Work request A:
Condense the paragraph of the lab handout that begins "The inquiry-based investigations" into a short bulleted list that keeps its main facts.

Experiment 3   The Floating Egg Problem

 

I.  Background – Working in Groups and Designing Experiments

 

Why Inquiry?

 

Chemistry is a discipline in which scientists inquire about the microscopic and macroscopic worlds around us to understand the chemical nature of our surroundings. The basis for this inquiry is experimentation in which chemists probe for answers to scientific questions we face in our world. Probably, you have heard about the so-called scientific method.  What exactly is the scientific method? Sometimes, chemists explore the microscopic world with well-established experimental techniques. More often, however, they must design their own experiments, adapting techniques to their specific problems. This is an important part of that method.  It is hoped that this laboratory experience will help you to develop important problem-solving skills necessary for success in our competitive, technological society. With guidance from your laboratory instructor, the lab handouts, and your textbook, you are free to use your creativity in solving the problems posed here.

 

The inquiry-based investigations you will encounter in this course are designed to foster your experimental problem solving skills as well as to help you learn laboratory techniques. Some of the ideas you will confront in lab will not be examined in lecture because they are issues appropriate only for the laboratory. For example, it is hoped that these lab experiences help you develop experimental design skills. These skills are not easily developed in a lecture setting. While experimental skills depend on conceptual knowledge, they differ from the concepts you will learn in lecture.

Input records:
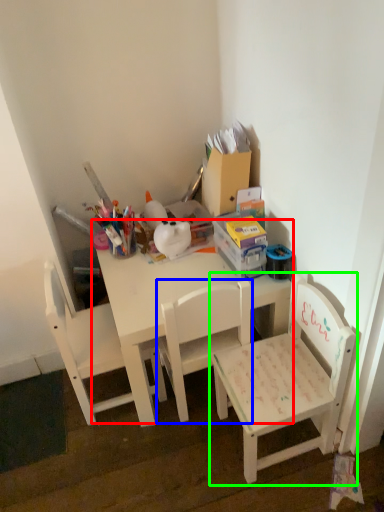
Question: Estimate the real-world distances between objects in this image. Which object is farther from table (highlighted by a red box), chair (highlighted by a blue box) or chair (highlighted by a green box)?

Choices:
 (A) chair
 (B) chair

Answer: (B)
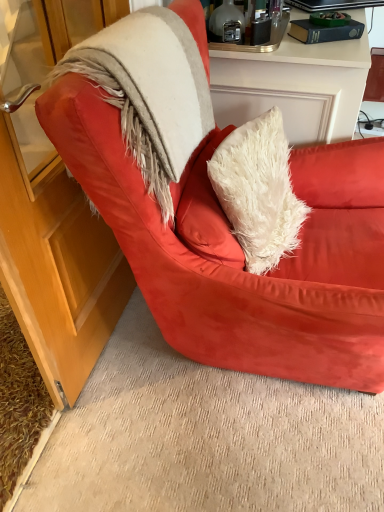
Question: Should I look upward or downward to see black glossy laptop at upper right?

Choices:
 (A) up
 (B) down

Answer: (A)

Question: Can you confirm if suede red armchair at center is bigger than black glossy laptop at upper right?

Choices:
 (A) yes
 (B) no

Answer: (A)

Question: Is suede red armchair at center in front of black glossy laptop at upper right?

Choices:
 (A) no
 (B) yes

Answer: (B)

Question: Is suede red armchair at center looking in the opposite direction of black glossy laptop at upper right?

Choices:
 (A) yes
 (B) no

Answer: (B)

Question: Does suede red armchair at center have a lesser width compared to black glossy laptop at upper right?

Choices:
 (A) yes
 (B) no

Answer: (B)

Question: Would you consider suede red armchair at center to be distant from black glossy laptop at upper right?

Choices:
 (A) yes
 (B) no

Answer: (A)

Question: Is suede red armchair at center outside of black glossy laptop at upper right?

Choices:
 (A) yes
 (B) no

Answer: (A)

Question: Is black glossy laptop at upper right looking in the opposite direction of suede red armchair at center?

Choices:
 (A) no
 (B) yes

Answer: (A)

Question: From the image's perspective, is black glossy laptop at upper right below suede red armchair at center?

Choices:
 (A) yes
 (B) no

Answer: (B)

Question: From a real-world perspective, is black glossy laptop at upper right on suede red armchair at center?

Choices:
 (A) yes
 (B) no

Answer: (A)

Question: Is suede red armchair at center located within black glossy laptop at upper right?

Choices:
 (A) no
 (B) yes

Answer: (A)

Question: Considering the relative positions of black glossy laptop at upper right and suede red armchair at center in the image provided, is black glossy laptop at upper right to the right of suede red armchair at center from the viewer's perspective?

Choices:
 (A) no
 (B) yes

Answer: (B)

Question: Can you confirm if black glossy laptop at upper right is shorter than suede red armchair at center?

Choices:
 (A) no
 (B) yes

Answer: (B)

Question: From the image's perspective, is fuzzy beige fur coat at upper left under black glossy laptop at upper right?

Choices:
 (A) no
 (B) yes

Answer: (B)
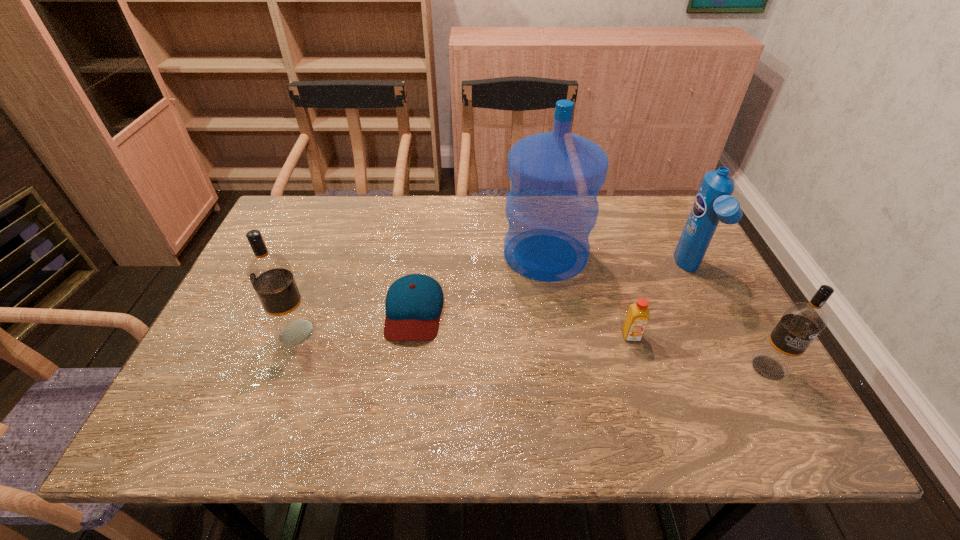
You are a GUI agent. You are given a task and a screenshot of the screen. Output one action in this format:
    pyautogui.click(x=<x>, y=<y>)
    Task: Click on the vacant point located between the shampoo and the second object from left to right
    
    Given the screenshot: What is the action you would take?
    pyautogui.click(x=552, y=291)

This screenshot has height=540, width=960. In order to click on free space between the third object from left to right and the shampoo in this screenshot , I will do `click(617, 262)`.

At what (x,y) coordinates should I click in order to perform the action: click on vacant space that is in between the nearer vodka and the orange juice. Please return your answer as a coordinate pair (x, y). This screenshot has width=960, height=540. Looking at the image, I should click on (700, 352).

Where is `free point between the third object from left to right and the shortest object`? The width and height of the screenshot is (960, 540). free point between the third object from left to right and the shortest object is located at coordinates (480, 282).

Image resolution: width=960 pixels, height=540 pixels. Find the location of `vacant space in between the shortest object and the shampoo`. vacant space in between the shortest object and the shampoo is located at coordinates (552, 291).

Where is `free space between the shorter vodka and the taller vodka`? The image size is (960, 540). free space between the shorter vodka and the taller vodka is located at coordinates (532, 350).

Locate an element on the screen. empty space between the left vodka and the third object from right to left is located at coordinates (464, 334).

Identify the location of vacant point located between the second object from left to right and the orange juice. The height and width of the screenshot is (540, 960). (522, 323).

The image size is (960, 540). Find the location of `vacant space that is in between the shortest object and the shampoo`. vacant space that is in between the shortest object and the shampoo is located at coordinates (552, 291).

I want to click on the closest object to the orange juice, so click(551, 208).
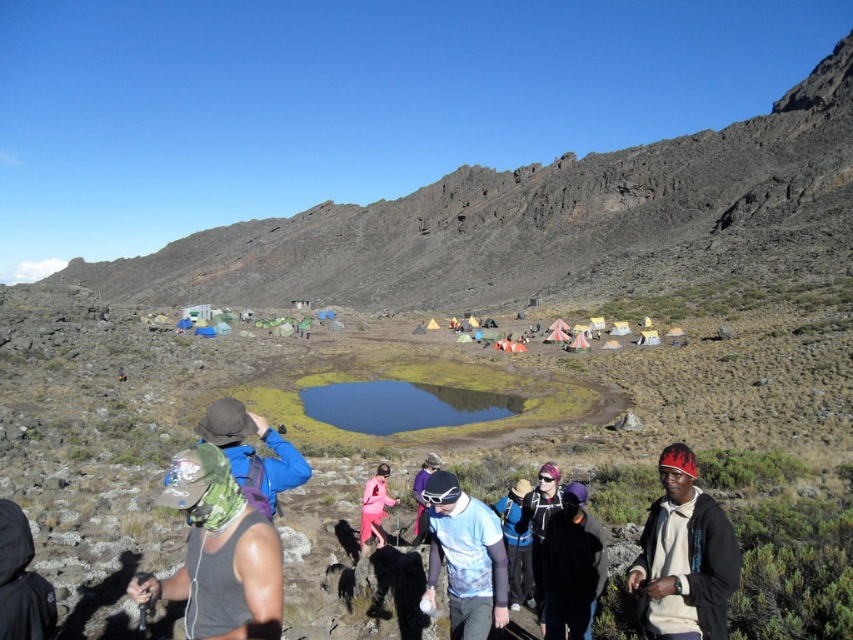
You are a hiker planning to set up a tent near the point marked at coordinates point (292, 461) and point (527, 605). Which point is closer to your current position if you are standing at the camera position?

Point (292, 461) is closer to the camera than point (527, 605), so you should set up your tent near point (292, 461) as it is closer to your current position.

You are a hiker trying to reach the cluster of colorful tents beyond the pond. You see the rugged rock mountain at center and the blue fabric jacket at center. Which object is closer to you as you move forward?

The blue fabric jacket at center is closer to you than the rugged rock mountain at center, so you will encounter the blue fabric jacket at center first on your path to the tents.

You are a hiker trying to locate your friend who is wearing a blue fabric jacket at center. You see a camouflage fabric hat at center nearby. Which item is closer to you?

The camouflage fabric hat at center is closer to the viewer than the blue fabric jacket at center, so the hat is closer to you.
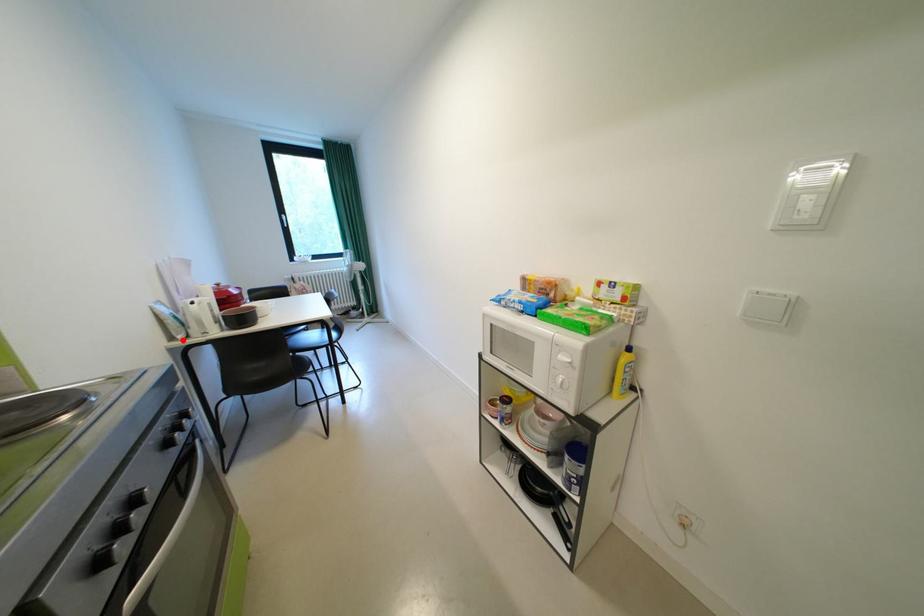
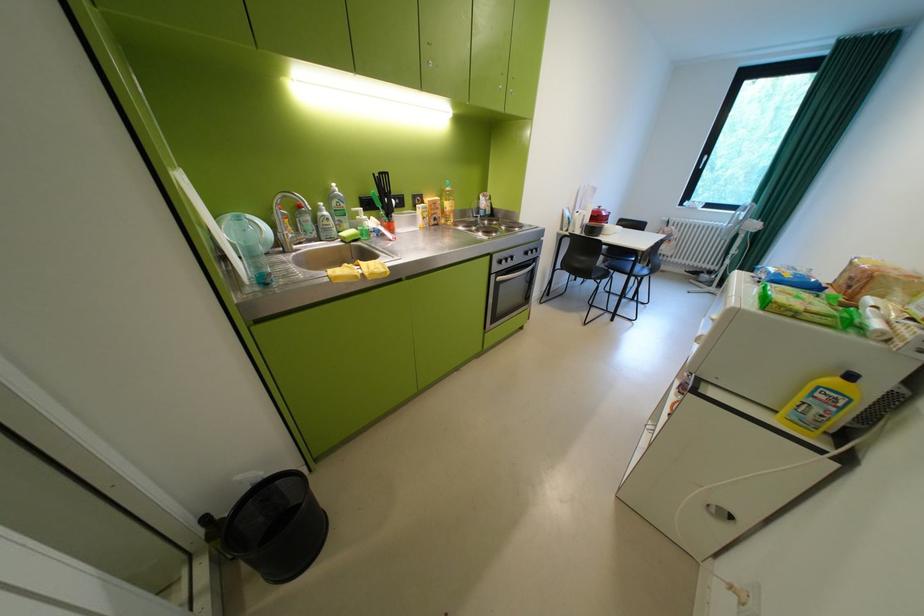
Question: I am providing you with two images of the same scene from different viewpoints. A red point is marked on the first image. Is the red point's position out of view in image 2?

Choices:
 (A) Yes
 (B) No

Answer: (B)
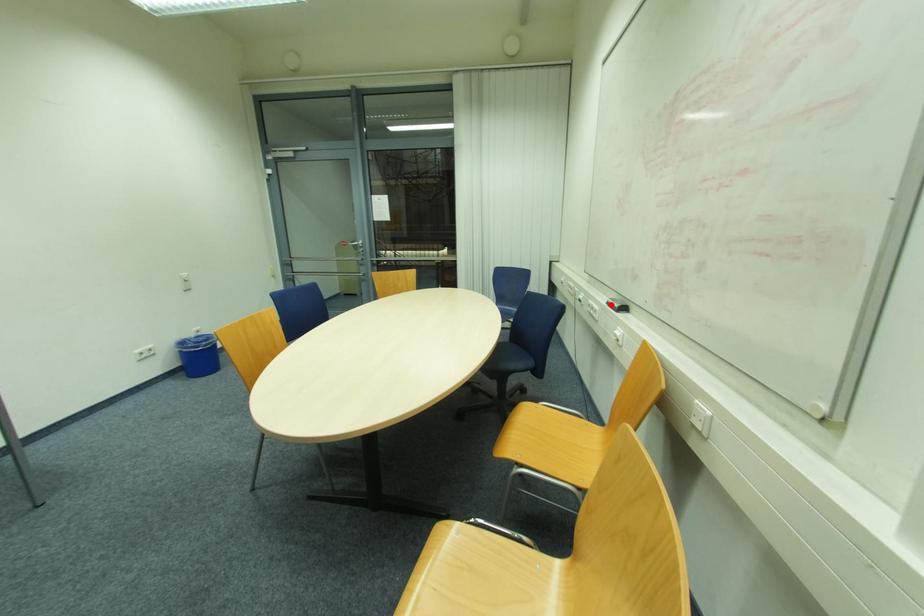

Work request B:
Put everything in the entries from the line containing "You are a GUI" down to the line containing "This screenshot has height=540, width=960." into a Markdown table with a Row column holding the row number and a Line column holding the line, leaving out blank lines.

Worked solution A:
- The course's inquiry-based investigations aim to build experimental problem-solving skills and teach laboratory techniques.
- Some ideas met in lab won't be covered in lecture because they suit only the laboratory.
- One example is experimental design skills, which are hard to develop in a lecture setting.
- Experimental skills depend on conceptual knowledge but differ from the concepts learned in lecture.

Worked solution B:
| Row | Line |
|---|---|
| 1 | You are a GUI agent. You are given a task and a screenshot of the screen. Output one action in this format: |
| 2 |     pyautogui.click(x=<x>, y=<y>) |
| 3 |     Task: Click on the vacant point located between the shampoo and the second object from left to right |
| 4 |     Given the screenshot: What is the action you would take? |
| 5 |     pyautogui.click(x=552, y=291) |
| 6 | This screenshot has height=540, width=960. In order to click on free space between the third object from left to right and the shampoo in this screenshot , I will do `click(617, 262)`. |